The poor results could stem from $212 million in soured home equity loans bought from Countrywide Financial. Amalgamated filed suit in November, alleging shoddy underwriting standards. Amalgamated has also applied for an undisclosed amount from the federal Troubled Assets Relief Program.


The bank’s board offers additional challenges. As the union split widened in December, garment worker leader and Unite Here general president Bruce Raynor, who is also chairman of Amalgamated’s board, proposed corporate governance changes aimed at “ensuring the stability and good reputation of the bank.” His bylaw revisions included supermajority shareholder votes on “significant” transactions and staggered board elections.

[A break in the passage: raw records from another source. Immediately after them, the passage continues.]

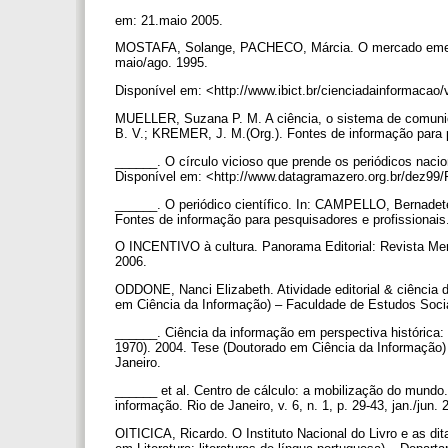
em: 21.maio 2005.
MOSTAFA, Solange, PACHECO, Márcia. O mercado emergent
maio/ago. 1995.
Disponível em: <http://www.ibict.br/cienciadainformacao
MUELLER, Suzana P. M. A ciência, o sistema de comunica
B. V.; KREMER, J. M.(Org.). Fontes de informação para 
______. O círculo vicioso que prende os periódicos naci
Disponível em: <http://www.datagramazero.org.br/dez99
______. O periódico científico. In: CAMPELLO, Bernad
Fontes de informação para pesquisadores e profissionai
O INCENTIVO à cultura. Panorama Editorial: Revista Mens
2006.
ODDONE, Nanci Elizabeth. Atividade editorial & ciência 
em Ciência da Informação) – Faculdade de Estudos Sociai
______. Ciência da informação em perspectiva histórica
1970). 2004. Tese (Doutorado em Ciência da Informação)
Janeiro.
______ et al. Centro de cálculo: a mobilização do mund
informação. Rio de Janeiro, v. 6, n. 1, p. 29-43, jan./jun.
OITICICA, Ricardo. O Instituto Nacional do Livro e as di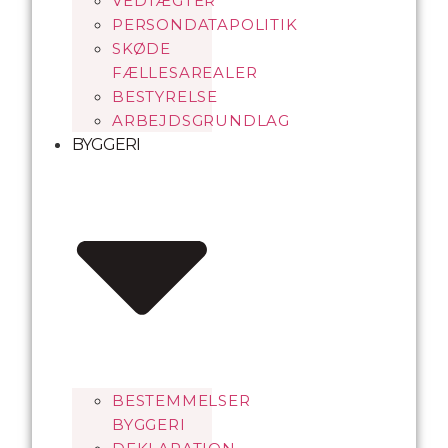
VEDTÆGTER
PERSONDATAPOLITIK
SKØDE
FÆLLESAREALER
BESTYRELSE
ARBEJDSGRUNDLAG
BYGGERI
BESTEMMELSER
BYGGERI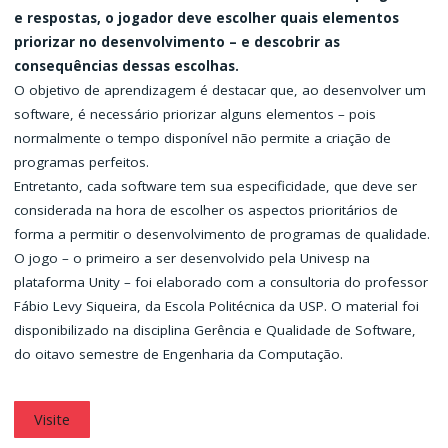
e respostas, o jogador deve escolher quais elementos
priorizar no desenvolvimento – e descobrir as
consequências dessas escolhas.
O objetivo de aprendizagem é destacar que, ao desenvolver um
software, é necessário priorizar alguns elementos – pois
normalmente o tempo disponível não permite a criação de
programas perfeitos.
Entretanto, cada software tem sua especificidade, que deve ser
considerada na hora de escolher os aspectos prioritários de
forma a permitir o desenvolvimento de programas de qualidade.
O jogo – o primeiro a ser desenvolvido pela Univesp na
plataforma Unity – foi elaborado com a consultoria do professor
Fábio Levy Siqueira, da Escola Politécnica da USP. O material foi
disponibilizado na disciplina Gerência e Qualidade de Software,
do oitavo semestre de Engenharia da Computação.
Visite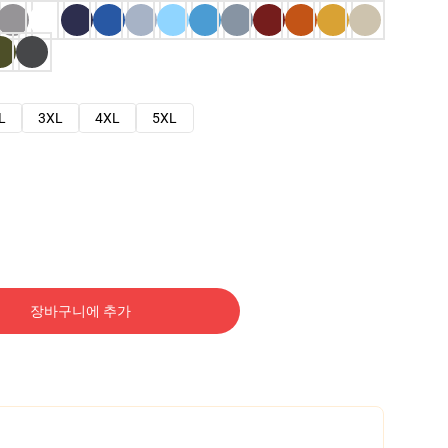
L
3XL
4XL
5XL
장바구니에 추가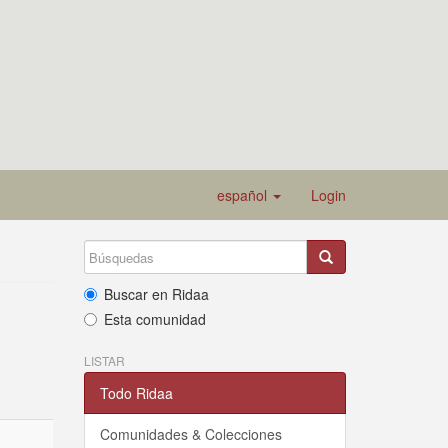
español
Login
Buscar en Ridaa
Esta comunidad
LISTAR
Todo Ridaa
Comunidades & Colecciones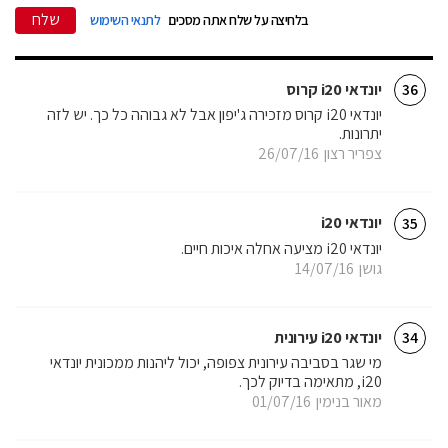
שלח
בלחיצה על שלח אתה מסכים
לתנאי השימוש
יונדאי i20 קרוס
36
יונדאי i20 קרוס מזכירה ג'יפון אבל לא גבוהה כל כך. יש לזה
יתרונות.
צפריר רצון
26/07/16
יונדאי i20
35
יונדאי i20 מציעה אחלה איכות חיים.
גושן
14/07/16
יונדאי i20 עירונית
34
מי שגר בסביבה עירונית צפופה, יכול ליהנות ממכונית יונדאי
i20, מתאימה בדיוק לכך.
מאור בנימין
01/07/16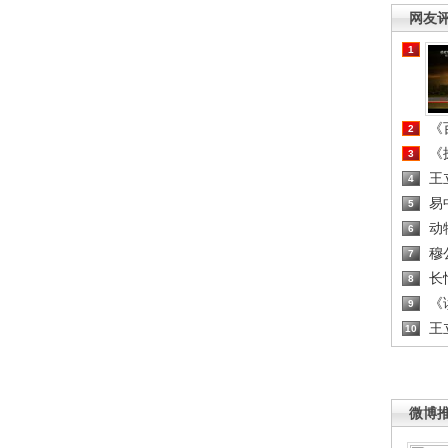
网友
1
《百
2
《探
3
王
4
易
5
动
6
穆
7
长
8
《读
9
王
10
微博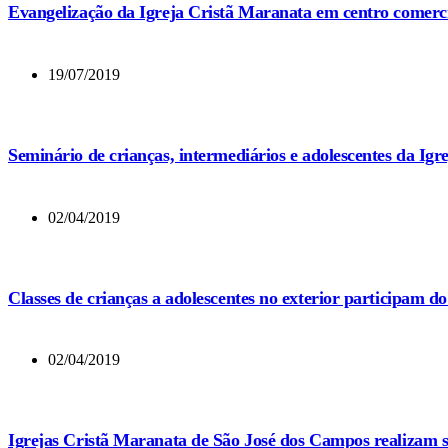
Evangelização da Igreja Cristã Maranata em centro comercia
19/07/2019
Seminário de crianças, intermediários e adolescentes da Ig
02/04/2019
Classes de crianças a adolescentes no exterior participam d
02/04/2019
Igrejas Cristã Maranata de São José dos Campos realizam s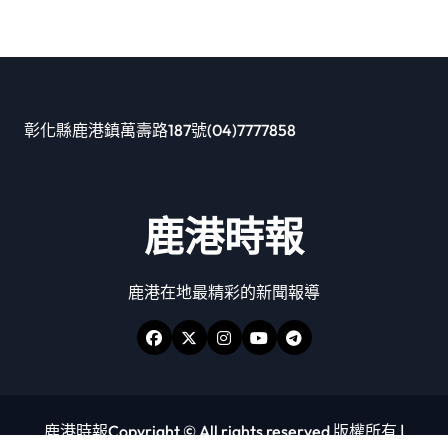
彰化縣鹿港鎮萬壽路187號(04)7777858
鹿港時報
鹿港在地最精彩的新聞報導
鹿港時報Copyright © All rights reserved 版權所有
|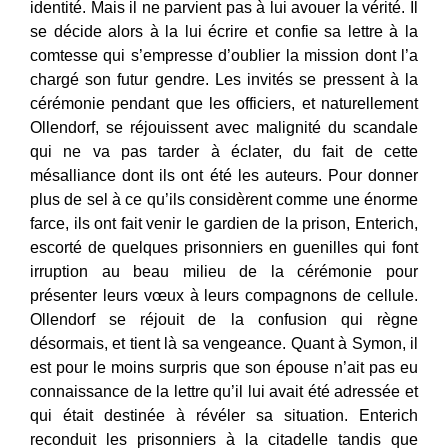
identité. Mais il ne parvient pas à lui avouer la vérité. Il
se décide alors à la lui écrire et confie sa lettre à la
comtesse qui s’empresse d’oublier la mission dont l’a
chargé son futur gendre. Les invités se pressent à la
cérémonie pendant que les officiers, et naturellement
Ollendorf, se réjouissent avec malignité du scandale
qui ne va pas tarder à éclater, du fait de cette
mésalliance dont ils ont été les auteurs. Pour donner
plus de sel à ce qu’ils considèrent comme une énorme
farce, ils ont fait venir le gardien de la prison, Enterich,
escorté de quelques prisonniers en guenilles qui font
irruption au beau milieu de la cérémonie pour
présenter leurs vœux à leurs compagnons de cellule.
Ollendorf se réjouit de la confusion qui règne
désormais, et tient là sa vengeance. Quant à Symon, il
est pour le moins surpris que son épouse n’ait pas eu
connaissance de la lettre qu’il lui avait été adressée et
qui était destinée à révéler sa situation. Enterich
reconduit les prisonniers à la citadelle tandis que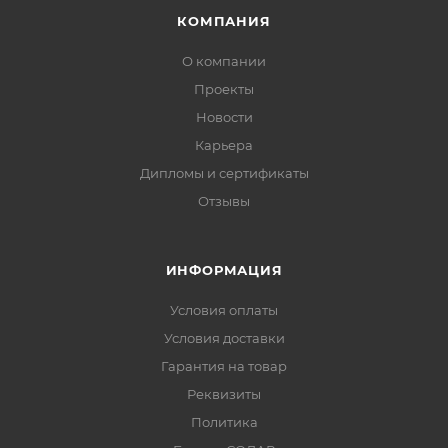
КОМПАНИЯ
О компании
Проекты
Новости
Карьера
Дипломы и сертификаты
Отзывы
ИНФОРМАЦИЯ
Условия оплаты
Условия доставки
Гарантия на товар
Реквизиты
Политика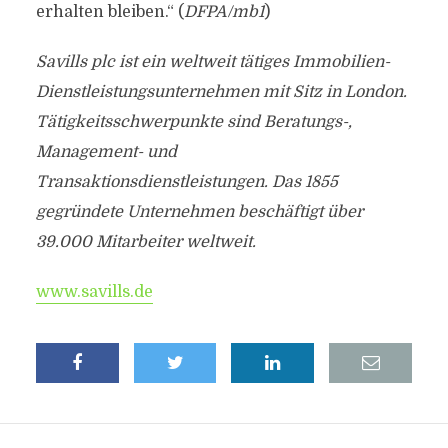
erhalten bleiben.“ (
DFPA/mb1
)
Savills plc ist ein weltweit tätiges Immobilien-
Dienstleistungsunternehmen mit Sitz in London.
Tätigkeitsschwerpunkte sind Beratungs-,
Management- und
Transaktionsdienstleistungen. Das 1855
gegründete Unternehmen beschäftigt über
39.000 Mitarbeiter weltweit.
www.savills.de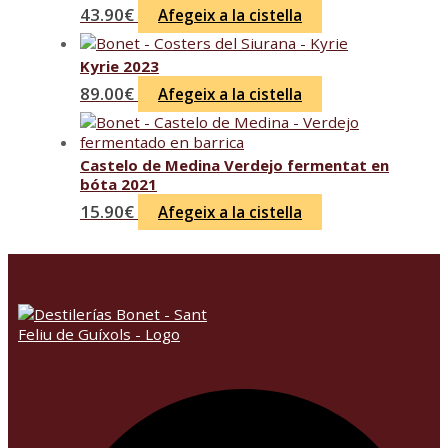
43.90
€
Afegeix a la cistella
Kyrie 2023
89.00
€
Afegeix a la cistella
Castelo de Medina Verdejo fermentat en
bóta 2021
15.90
€
Afegeix a la cistella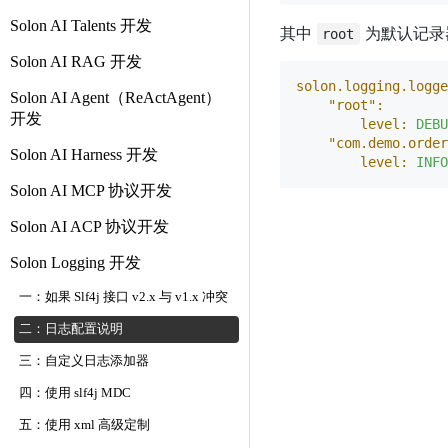
Solon AI Talents 开发
其中
为默认记录
root
Solon AI RAG 开发
solon.logging.logge
Solon AI Agent（ReActAgent）
"root":
开发
level:
DEBU
"com.demo.order
Solon AI Harness 开发
level:
INFO
Solon AI MCP 协议开发
Solon AI ACP 协议开发
Solon Logging 开发
一：如果 Slf4j 接口 v2.x 与 v1.x 冲突
二：日志配置说明
三：自定义日志添加器
四：使用 slf4j MDC
五：使用 xml 高级定制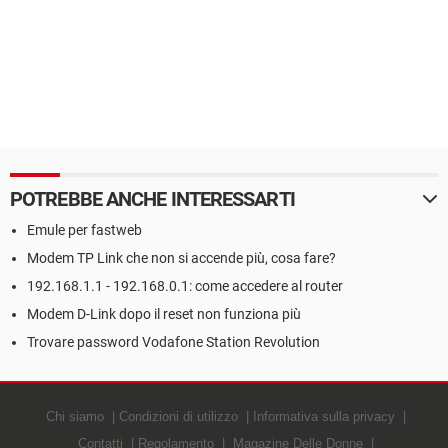
POTREBBE ANCHE INTERESSARTI
Emule per fastweb
Modem TP Link che non si accende più, cosa fare?
192.168.1.1 - 192.168.0.1: come accedere al router
Modem D-Link dopo il reset non funziona più
Trovare password Vodafone Station Revolution
Chi siamo
Condizioni di utilizzo
Informativa sulla privacy
Contatti
Regolamento
Magazine Delle Donne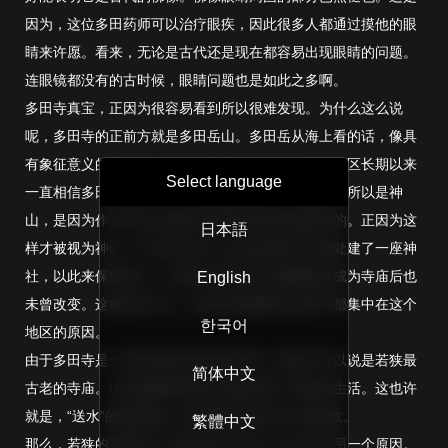
因为，这位多田药师可以治疗眼疾，因此很多人都通过摸他的眼
睛来许愿。看来，无论是古代还是现在都容易出现眼睛的问题。
连眼镜都没有的古时候，眼睛问题也是如此之多啊。
多田寺真宝，正因为很容易看到所以很难发现。为什么这么说
呢，多田寺的正前方就是多田岳山。多田岳从海上看的话，像具
有象征意义的富士山。也许正是这个原因，在若狭地区长期以来
Select language
一直相信多田岳是神山，山神是远敷明神。这座山之所以是神
山，是因为作为生命之源的水是多田岳的自然赋予的。正因为这
日本語
样才被视为神山，并在神山和人们居住的村庄交界处建了一座神
社，以此来保护神山。这种信仰即使在与佛教融合成为寺庙后也
English
未曾改变。这就是为什么，如此多的重要文化财产都集中在这个
한국어
地区的原因。
由于多田寺是一座以多田岳命名的寺院，因此它可以说是若狭最
简体中文
古老的寺庙。山神远敷明神的水资源供养了若狭的生活。这也许
就是，“送水”的故事被人们所接受并流传至今的缘故。
繁體中文
那么，若狭的宝藏为什么能保存至今呢？其中还有另一个原因。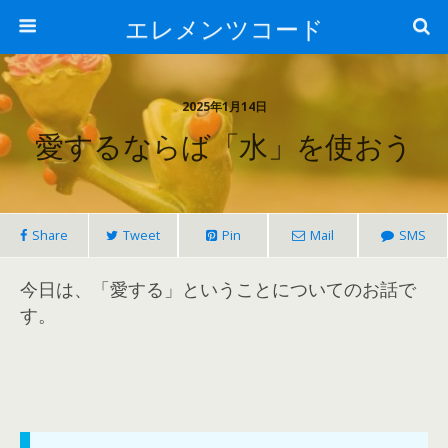
エレメンツコード
2025年1月14日
愛するならば「水」を使おう
Share
Tweet
Pin
Mail
SMS
今日は、「愛する」ということについてのお話で
す。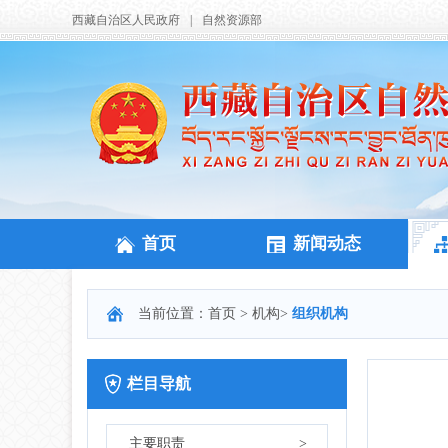
西藏自治区人民政府
|
自然资源部
首页
新闻动态
当前位置：
首页
>
机构
>
组织机构
栏目导航
主要职责
>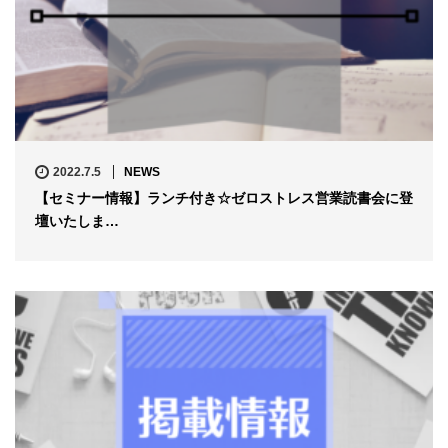
2022.7.5
NEWS
【セミナー情報】ランチ付き☆ゼロストレス営業読書会に登
壇いたしま…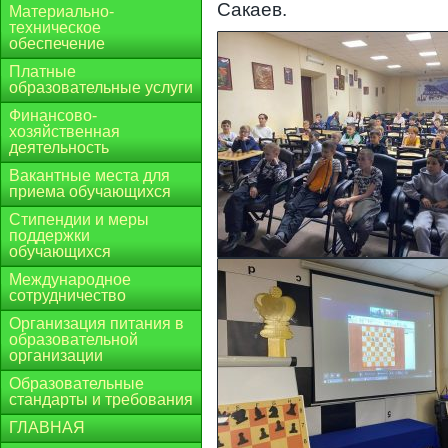
Сакаев.
Материально-
техническое
обеспечение
Платные
образовательные услуги
Финансово-
хозяйственная
деятельность
Вакантные места для
приема обучающихся
Стипендии и меры
поддержки
обучающихся
Международное
сотрудничество
Организация питания в
образовательной
организации
Образовательные
стандарты и требования
ГЛАВНАЯ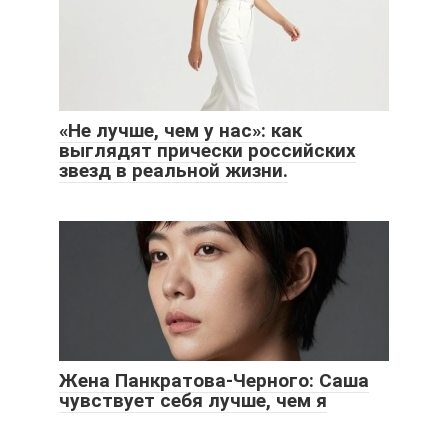
«Не лучше, чем у нас»: как
выглядят прически российских
звезд в реальной жизни.
Жена Панкратова-Черного: Саша
чувствует себя лучше, чем я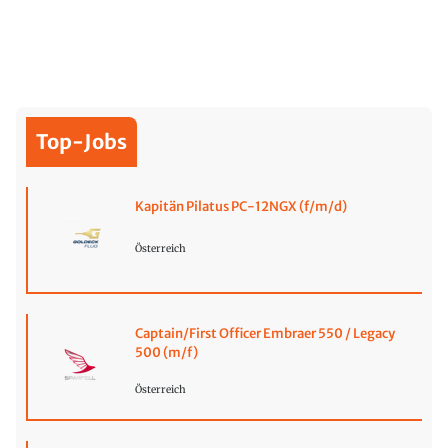
Top-Jobs
Kapitän Pilatus PC-12NGX (f/m/d)
Österreich
Captain/First Officer Embraer 550 / Legacy
500 (m/f)
Österreich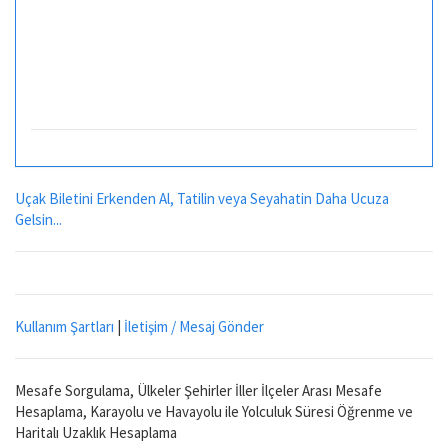
Uçak Biletini Erkenden Al, Tatilin veya Seyahatin Daha Ucuza
Gelsin...
Kullanım Şartları
|
İletişim / Mesaj Gönder
Mesafe Sorgulama, Ülkeler Şehirler İller İlçeler Arası Mesafe
Hesaplama, Karayolu ve Havayolu ile Yolculuk Süresi Öğrenme ve
Haritalı Uzaklık Hesaplama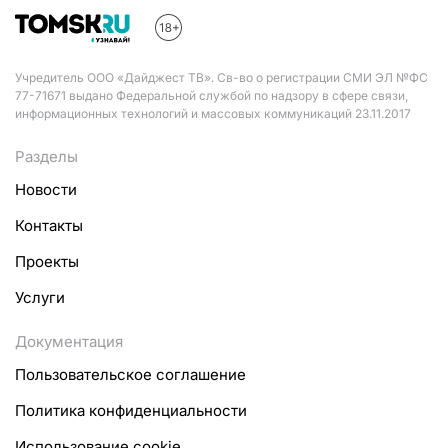
Учредитель ООО «Дайджест ТВ». Св-во о регистрации СМИ ЭЛ №ФС
77-71671 выдано Федеральной службой по надзору в сфере связи,
информационных технологий и массовых коммуникаций 23.11.2017
Разделы
Новости
Контакты
Проекты
Услуги
Документация
Пользовательское соглашение
Политика конфиденциальности
Использование cookie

President/hospitality John Wilhelm told union staff in a memo last month he was voted off the board after he discussed the bylaw move with other union leaders and declined to cooperate fully with an outside counsel’s investigation into leaks to the press on the governance changes.


Wilhelm accuses Raynor of leading a “witch hunt.” It gets uglier: Unite Here’s general executive board last week agreed to fund a lawsuit to reverse the bylaw changes.


“It never occurred to me in my wildest dreams that anybody would drag the bank into an internal dispute,” Wilhelm said.


Raynor, for his part, wants to team up with the powerful Service Employees International Union, led by Andy Stern. “Our intentions are to move towards an understanding and partnership with SEIU,” Raynor said. “You can’t hold hostage tens of thousands of workers that don’t want to be part of a union.”


Any split is likely to involve a large payment to the hotel workers, which could come from Amalgamated.


While Stern probably would love to get his hands on a new source of funding, an SEIU spokeswoman said the union is not taking sides.